EXERCISE GOAL
Copy word for word the part of the 1802 Choctaw treaty that runs from "TREATY WITH THE" up to and including "the other part.".

PASSAGE

----------------

TREATY WITH THE CHOCTAW – 1802
(Treaty of Fort Confederation)
A
provisional convention entered into and made by brigadier general James
Wilkinson, of the state of Maryland, commissioner for holding conferences
with the Indians south of the Ohio River, in behalf of the United States, on
the one part, and the whole Choctaw nation, by their chiefs, head men, and
principal warriors, on the other part.
Preamble.
For the mutual accommodation of the parties, and to perpetuate that concord and
friendship, which so happily subsists between them, they do hereby freely,
voluntarily, and without constraint, covenant and agree,
ARTICLE
1. That the President of the United States may, at his
discretion, by a commissioner or commissioners, to be appointed by him, by and
with the advice and consent of the Senate of the United States, retrace,
connect, and plainly remark the old line of limits, established by and between
his Britannic majesty and the said Choctaw nation, which begins on the left
bank of the Chickasawhay river and runs thence in an
easterly direction to the right bank of the Tombigby
river, terminating on the same, at a bluff well known by the name of Hach-a-Tig-geby, but it is to be clearly understood, that
two commissioners, to be appointed by the said nation, from their own body, are
to attend the commissioner or commissioners of the United States, who may be
appointed to perform this service, for which purpose the said Choctaw nation
shall be seasonably advised by the President of the United States, of the
particular period at which the operation may be commenced, and the said Choctaw
commissioners shall be subsisted by the United States, so long as they may be
engaged on this business, and paid for their services, during the said term, at
the rate of one dollar per day.

----------------

COLLECTED DATA
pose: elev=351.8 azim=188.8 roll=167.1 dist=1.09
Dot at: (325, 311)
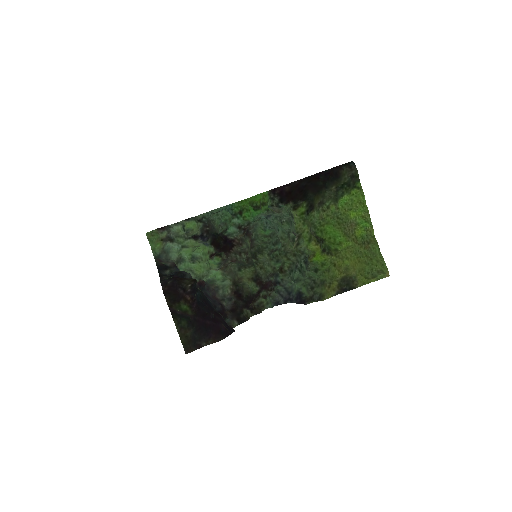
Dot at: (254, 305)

----------------

FINISHED EXERCISE
TREATY WITH THE CHOCTAW – 1802
(Treaty of Fort Confederation)
A
provisional convention entered into and made by brigadier general James
Wilkinson, of the state of Maryland, commissioner for holding conferences
with the Indians south of the Ohio River, in behalf of the United States, on
the one part, and the whole Choctaw nation, by their chiefs, head men, and
principal warriors, on the other part.